A regular call or video call your friends and family in your spare time helps so you don't feel too overwhelmed and isolated. A good laugh with friends and family and sharing what worries you, will help you maintain good mental health. You are not alone. We are all in this together. This is especially important in the age of social media where one can easily assume that everyone around them is sailing through some sort of idyllic, perfect life when viewed through the algorithms that large corporations use to prey on our insecurities and human nature.
It’s not all bad news!
We are currently overloaded with coronavirus news, it is important that you moderate the consumption of this news. Keep up to date with the latest NHS and HSE guidance but there is no need to spend additional time saturating yourself with in depth analysis of infection rates and lockdown debates.

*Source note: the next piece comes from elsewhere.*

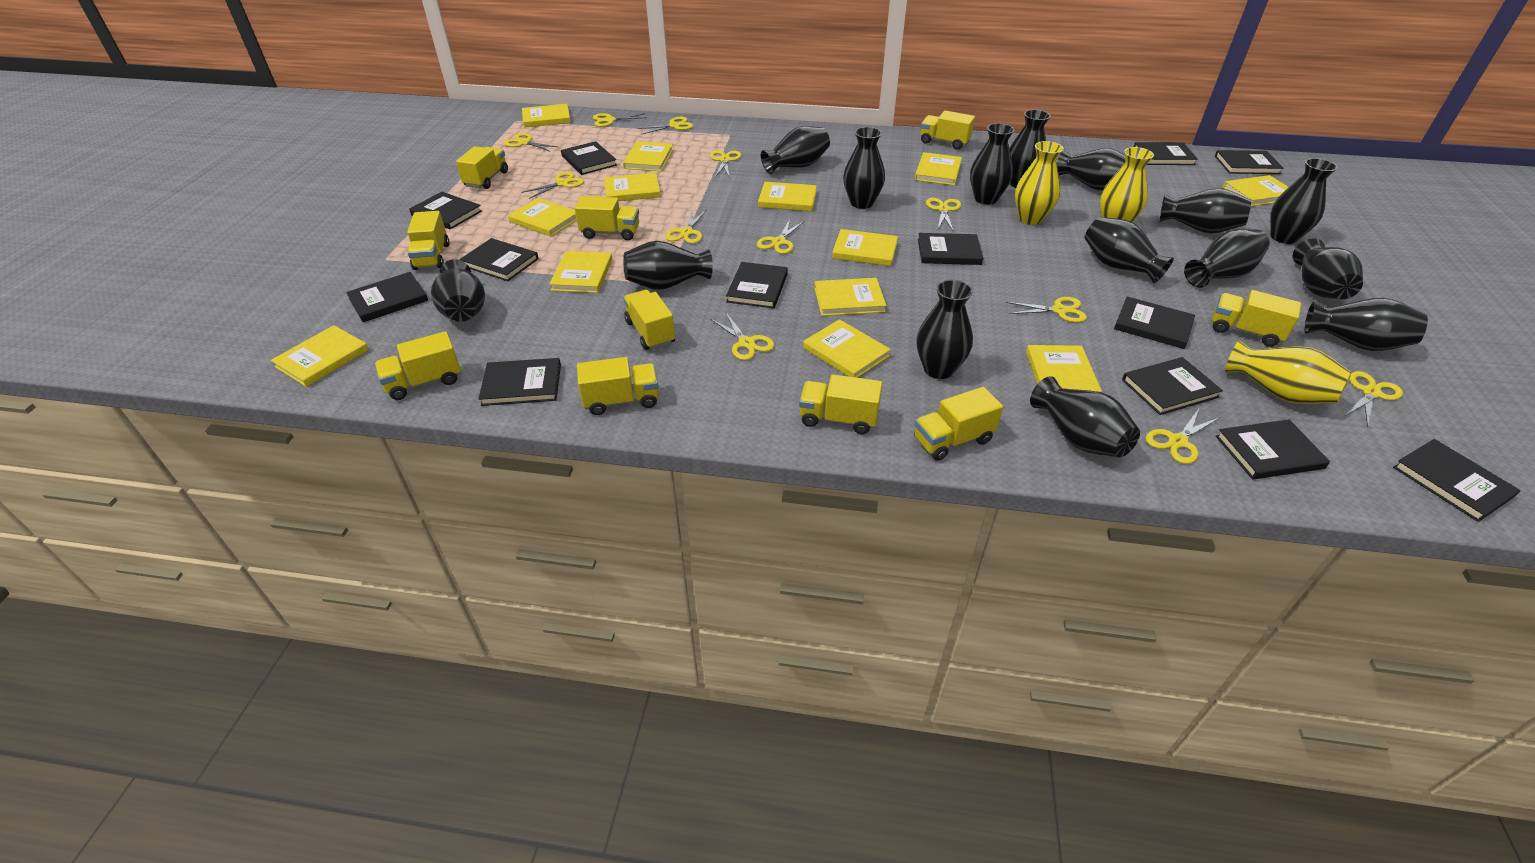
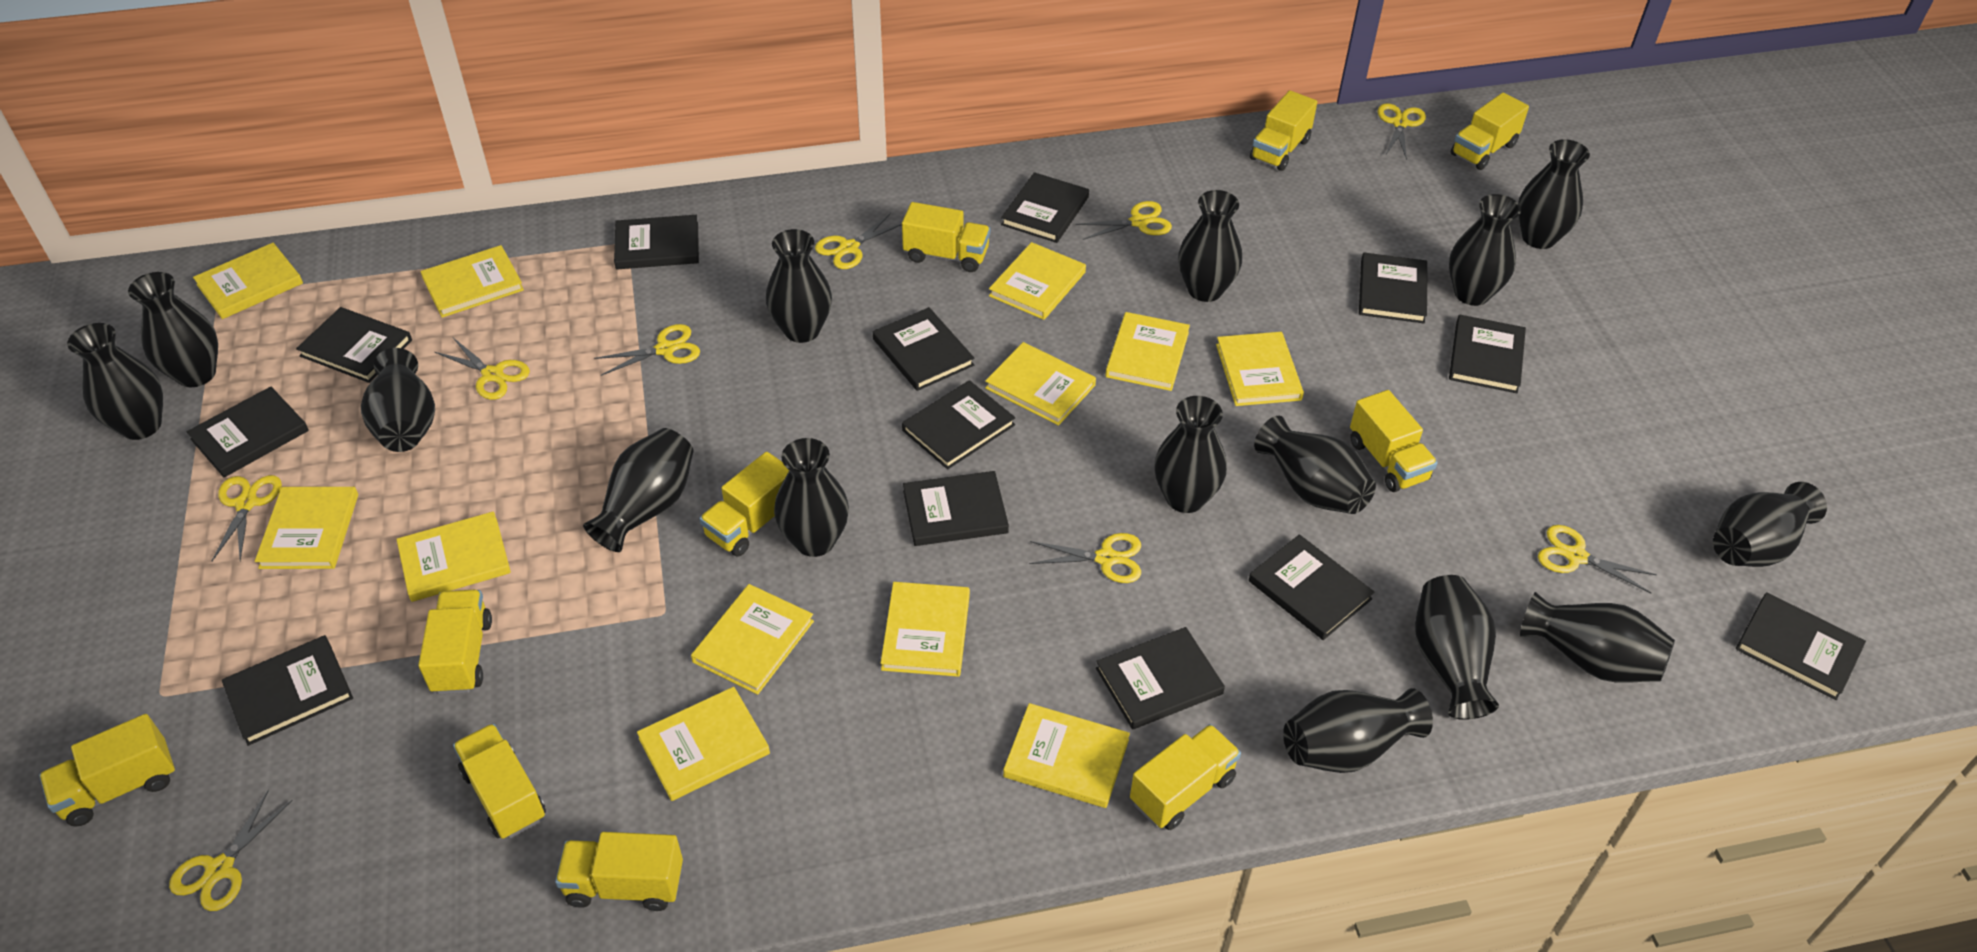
yellow book: [271,325,369,387] [508,198,577,237] [522,104,571,128] [549,251,612,293] [604,173,661,201] [623,141,673,171] [758,182,817,211] [803,319,891,378] [814,278,886,316] [832,229,898,266] [915,152,962,185] [1026,345,1102,392] [1223,175,1289,206] = 13 -> [193,243,303,319] [255,487,358,569] [396,511,511,602] [421,245,524,318] [637,687,770,801] [691,584,814,695] [881,582,970,677] [985,342,1096,426] [989,242,1086,320] [1003,703,1130,808] [1105,312,1190,391] [1216,332,1304,406] = 12
yellow scissors: [504,133,558,152] [521,172,584,199] [593,113,647,127] [637,117,693,134] [666,209,706,244] [710,150,741,178] [710,313,774,360] [756,219,804,254] [926,198,961,232] [1006,297,1087,323] [1146,407,1219,464] [1345,371,1403,427] = 12 -> [169,789,293,911] [212,475,282,561] [435,338,530,400] [594,324,700,376] [815,213,902,269] [1029,533,1141,583] [1076,201,1172,240] [1378,103,1426,160] [1538,525,1657,593] = 9
yellow vase: [1015,141,1064,225] [1100,147,1154,222] [1225,340,1352,404] = 3 -> none = 0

Put time aside for your favourite TV show, even if it is the 26th time your watching the 36th episode of Friends!
Take a break to breathe and relax your mind. Meditation audios are excellent for this and will also help you stay more focused.
How to maintain good mental health at work?
Desmond Tutu once wisely said that “there is only one way to eat an elephant: a bite at a time.”
The same is true of mental health at work, it is important that you are aware of your physical and mental state and simply take it one day at a time.
Knowing yourself and being able to stop before you reach your breaking is vital. Whatever happens, don't ignore the warning signs if you start to feel overwhelmed.
If you feel the need, talk to another health professional like a psychologist, who can help you better manage what is going on and find new coping strategies.
Maintaining good communication with your co-workers and an efficient work team are important factors that will facilitate everyone's workday and achieve better results for you, your team, and ultimately for your patients.
Invest the time and effort in maintaining and improving your mental health, the returns from these efforts will far outstrip allocating this time to other less important priorities in your day.